To be a lone goddess surrounded by men devastated from battle was dangerous. For men are like eithrals: they are drawn to shining, quicksilver things, keen to tame them. And while I trusted Vincent, I did not trust any other mortal.
Run, the order came again.
I turned and broke into a sprint.
“Wait!” Vincent’s voice was frantic. “Red , wait !”
My feet did not slow, not even for him. I could hear him running, desperate. He called to me again, and again, by this nickname he had dubbed me. And it stung my eyes. It split my breath, like the beginnings of a sob.
I wanted to be like steel, but I glanced over my shoulder, unable to resist.
Vincent had inevitably slowed, his face lined in agony as the distance between us expanded. He would never catch me. But his brothers, drawn by my action, had now broken from their retinue and were galloping in my wake.
They were gaining on me, but the hills were coming. I was determined to slip away in the valley’s shadows.
There was a muffled shout as one of the brothers called to me.
I could not make out the words; my blood roared in my ears. I set my eyes on the path before me, where the ground met the sky. I was sprinting up the hill when a god appeared before me, etched from a cold gust.
He was old, with a sad, weathered face and long silver hair. A beard that was braided and clinked with beads. His voice was a deep timbre, his eyes a vivid blue. His name came to me, as if he had whispered it into my mind.
Shale.
“Where are you heading, god-child?” he asked.

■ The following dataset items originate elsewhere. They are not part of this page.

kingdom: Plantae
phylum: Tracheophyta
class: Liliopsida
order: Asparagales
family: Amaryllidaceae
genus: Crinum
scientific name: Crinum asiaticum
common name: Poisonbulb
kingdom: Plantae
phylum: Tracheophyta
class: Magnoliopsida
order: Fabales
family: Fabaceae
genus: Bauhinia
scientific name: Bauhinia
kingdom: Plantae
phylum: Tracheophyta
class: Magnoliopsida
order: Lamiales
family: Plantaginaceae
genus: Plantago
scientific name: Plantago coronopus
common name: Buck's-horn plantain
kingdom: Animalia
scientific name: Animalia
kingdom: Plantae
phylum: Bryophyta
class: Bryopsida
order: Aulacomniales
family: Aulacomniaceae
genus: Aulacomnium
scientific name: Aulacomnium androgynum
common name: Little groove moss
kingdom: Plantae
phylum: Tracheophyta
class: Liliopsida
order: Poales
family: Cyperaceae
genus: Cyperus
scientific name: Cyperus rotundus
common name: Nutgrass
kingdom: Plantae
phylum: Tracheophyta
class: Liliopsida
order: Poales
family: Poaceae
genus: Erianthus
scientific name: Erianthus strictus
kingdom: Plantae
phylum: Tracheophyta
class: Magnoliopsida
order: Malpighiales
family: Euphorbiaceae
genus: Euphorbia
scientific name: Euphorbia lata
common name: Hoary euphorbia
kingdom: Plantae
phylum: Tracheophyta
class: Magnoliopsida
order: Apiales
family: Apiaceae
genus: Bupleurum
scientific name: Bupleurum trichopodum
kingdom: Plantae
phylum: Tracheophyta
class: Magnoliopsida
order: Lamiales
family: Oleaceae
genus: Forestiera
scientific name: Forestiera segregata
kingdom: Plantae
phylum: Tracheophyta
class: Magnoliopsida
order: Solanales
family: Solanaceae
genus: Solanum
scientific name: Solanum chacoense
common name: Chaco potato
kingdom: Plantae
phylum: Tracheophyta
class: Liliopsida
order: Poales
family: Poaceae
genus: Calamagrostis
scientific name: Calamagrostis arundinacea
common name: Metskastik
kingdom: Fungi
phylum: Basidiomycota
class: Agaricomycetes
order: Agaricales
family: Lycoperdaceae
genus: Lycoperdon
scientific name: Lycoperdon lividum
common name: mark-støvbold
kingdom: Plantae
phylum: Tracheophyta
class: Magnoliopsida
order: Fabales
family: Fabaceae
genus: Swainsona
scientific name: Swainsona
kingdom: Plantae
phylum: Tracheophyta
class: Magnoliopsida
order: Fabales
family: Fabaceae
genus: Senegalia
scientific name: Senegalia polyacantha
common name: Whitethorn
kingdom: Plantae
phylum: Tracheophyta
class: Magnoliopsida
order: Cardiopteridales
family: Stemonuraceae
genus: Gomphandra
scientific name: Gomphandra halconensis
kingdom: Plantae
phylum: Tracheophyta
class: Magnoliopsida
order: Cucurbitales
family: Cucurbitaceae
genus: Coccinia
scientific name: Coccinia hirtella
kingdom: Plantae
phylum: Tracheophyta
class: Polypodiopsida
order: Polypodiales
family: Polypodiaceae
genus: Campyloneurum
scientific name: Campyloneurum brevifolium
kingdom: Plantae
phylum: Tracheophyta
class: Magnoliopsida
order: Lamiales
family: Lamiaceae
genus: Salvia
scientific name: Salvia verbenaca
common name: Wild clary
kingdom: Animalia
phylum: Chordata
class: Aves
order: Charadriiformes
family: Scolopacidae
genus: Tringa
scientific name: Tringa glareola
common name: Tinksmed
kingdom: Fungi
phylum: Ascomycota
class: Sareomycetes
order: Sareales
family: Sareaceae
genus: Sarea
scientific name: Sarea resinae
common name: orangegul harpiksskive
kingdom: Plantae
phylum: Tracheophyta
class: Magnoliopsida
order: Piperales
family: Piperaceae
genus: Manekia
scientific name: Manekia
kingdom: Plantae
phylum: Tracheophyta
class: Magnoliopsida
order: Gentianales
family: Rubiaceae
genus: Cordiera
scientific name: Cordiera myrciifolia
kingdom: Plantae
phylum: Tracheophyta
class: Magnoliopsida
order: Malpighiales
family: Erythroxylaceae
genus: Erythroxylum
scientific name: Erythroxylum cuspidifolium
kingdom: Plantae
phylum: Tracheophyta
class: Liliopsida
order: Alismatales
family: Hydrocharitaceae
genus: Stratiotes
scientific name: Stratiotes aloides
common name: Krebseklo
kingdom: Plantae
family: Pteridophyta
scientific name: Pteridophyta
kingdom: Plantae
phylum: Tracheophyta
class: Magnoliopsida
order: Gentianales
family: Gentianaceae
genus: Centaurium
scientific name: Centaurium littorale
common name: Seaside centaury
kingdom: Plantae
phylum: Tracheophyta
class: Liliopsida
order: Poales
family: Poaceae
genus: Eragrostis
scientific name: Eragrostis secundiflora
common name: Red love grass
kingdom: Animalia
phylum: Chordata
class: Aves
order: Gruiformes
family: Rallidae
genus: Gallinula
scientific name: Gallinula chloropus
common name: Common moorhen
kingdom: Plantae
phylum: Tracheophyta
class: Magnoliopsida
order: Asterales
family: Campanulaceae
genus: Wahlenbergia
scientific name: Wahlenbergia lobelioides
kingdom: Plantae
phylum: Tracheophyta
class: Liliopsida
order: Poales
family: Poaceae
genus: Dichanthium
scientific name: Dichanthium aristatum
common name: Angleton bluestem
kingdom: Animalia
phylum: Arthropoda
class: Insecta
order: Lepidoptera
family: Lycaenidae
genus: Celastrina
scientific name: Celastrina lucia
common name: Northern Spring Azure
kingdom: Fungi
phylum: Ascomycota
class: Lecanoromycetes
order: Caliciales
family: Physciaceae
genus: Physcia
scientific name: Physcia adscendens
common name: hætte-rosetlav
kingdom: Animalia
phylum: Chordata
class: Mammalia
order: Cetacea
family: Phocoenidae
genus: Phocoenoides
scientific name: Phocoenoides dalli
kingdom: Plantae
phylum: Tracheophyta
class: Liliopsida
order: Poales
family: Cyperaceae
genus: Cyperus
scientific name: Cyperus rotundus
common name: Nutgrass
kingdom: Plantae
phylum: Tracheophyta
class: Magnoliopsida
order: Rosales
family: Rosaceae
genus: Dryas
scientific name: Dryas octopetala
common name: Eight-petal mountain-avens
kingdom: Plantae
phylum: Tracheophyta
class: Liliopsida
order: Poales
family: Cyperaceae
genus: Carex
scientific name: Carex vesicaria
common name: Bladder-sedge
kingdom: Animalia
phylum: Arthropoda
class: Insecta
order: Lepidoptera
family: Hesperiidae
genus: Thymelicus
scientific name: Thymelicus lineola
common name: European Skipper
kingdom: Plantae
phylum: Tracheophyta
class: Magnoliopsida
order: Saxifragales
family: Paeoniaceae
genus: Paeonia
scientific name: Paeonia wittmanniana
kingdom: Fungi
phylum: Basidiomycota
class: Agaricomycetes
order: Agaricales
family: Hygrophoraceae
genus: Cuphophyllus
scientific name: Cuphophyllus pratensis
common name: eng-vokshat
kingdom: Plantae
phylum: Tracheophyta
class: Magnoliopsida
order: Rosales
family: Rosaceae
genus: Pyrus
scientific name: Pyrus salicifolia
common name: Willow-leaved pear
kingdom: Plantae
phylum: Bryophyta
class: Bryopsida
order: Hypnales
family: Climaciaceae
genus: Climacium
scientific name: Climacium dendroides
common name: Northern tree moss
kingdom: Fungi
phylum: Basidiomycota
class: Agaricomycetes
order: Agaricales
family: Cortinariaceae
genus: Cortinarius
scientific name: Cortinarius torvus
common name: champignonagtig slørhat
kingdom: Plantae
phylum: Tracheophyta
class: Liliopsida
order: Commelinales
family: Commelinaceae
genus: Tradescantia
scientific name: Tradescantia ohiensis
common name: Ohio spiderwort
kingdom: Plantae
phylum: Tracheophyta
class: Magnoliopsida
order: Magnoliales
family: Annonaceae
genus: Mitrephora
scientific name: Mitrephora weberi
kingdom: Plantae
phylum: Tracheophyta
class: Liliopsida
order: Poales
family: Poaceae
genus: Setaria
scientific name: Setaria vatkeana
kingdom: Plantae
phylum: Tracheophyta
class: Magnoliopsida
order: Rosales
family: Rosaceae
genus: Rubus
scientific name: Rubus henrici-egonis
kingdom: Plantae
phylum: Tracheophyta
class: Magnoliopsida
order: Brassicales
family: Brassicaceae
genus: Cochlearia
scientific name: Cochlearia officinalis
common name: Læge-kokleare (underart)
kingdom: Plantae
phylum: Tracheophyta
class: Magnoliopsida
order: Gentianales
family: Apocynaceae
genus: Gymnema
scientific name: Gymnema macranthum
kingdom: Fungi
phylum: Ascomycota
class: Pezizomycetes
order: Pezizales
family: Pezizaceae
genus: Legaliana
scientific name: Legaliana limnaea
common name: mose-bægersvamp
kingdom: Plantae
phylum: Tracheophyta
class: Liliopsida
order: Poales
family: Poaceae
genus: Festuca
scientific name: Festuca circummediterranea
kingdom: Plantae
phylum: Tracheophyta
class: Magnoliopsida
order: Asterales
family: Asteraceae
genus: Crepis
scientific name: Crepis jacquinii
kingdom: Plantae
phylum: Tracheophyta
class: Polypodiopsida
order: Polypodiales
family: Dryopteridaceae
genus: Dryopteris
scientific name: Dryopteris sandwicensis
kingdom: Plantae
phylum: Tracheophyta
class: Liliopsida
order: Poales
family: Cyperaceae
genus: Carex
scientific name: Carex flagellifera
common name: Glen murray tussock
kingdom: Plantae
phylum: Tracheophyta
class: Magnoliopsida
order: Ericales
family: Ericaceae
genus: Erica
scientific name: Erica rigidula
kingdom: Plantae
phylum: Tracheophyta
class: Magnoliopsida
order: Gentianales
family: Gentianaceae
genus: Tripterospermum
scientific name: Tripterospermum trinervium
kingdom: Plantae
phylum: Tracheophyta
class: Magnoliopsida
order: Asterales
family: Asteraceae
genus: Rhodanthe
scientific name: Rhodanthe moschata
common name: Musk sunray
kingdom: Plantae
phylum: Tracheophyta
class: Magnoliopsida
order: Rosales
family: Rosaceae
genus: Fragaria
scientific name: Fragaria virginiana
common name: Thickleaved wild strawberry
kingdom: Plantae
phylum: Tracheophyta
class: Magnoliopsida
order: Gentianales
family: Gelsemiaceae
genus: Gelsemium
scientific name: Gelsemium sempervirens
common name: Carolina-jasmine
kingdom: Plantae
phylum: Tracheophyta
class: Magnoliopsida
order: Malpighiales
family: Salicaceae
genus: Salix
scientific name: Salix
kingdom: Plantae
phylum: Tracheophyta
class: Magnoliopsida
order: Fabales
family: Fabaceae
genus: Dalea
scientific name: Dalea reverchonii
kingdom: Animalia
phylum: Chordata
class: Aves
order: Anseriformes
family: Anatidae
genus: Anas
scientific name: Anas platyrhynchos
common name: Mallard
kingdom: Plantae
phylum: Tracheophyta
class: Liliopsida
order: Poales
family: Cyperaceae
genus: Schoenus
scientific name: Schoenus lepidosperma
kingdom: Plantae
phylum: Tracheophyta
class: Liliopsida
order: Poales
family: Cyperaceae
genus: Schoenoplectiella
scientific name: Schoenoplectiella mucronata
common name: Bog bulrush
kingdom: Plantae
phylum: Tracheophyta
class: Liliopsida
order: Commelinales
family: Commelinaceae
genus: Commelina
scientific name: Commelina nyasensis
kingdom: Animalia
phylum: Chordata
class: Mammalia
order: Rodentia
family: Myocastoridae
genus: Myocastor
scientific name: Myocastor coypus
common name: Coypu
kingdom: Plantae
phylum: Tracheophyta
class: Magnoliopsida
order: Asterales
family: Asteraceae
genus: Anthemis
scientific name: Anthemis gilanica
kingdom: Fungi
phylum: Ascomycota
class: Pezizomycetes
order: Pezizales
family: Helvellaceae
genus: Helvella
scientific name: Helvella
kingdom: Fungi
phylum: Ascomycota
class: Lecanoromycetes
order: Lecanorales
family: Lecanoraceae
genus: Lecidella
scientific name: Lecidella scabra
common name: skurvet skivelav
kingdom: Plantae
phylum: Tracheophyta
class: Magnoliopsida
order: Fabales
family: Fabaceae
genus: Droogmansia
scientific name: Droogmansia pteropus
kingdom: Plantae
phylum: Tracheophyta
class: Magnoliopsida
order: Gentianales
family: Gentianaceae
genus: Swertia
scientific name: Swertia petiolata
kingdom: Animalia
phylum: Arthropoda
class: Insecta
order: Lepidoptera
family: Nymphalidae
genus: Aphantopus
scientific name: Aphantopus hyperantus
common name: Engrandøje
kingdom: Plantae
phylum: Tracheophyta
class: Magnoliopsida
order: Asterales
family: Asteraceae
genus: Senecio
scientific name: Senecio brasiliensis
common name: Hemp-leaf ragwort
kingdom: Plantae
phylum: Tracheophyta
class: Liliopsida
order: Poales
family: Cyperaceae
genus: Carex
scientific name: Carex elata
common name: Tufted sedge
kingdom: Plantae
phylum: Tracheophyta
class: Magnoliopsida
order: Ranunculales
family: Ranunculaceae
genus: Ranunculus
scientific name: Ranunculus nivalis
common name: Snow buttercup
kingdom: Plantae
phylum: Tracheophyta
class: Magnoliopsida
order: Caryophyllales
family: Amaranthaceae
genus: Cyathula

“To Fate,” I breathed. “Can you guide me to Rowena’s villa?”
“Are you certain that is where you want to go?”
“Yes.”
“Then take my hand.”
I had to close my eyes in order to see his long, feather-like fingers.
Once I clasped them, my stomach lurched, and I dared to look down as the world smudged beneath me.
Green merged with brown, and brown faded into blue.
An electrifying feeling poured through me, as if I had drunk too much wine.
It stole the air from my mouth like a kiss.
I let the god of the wind carry me Skyward.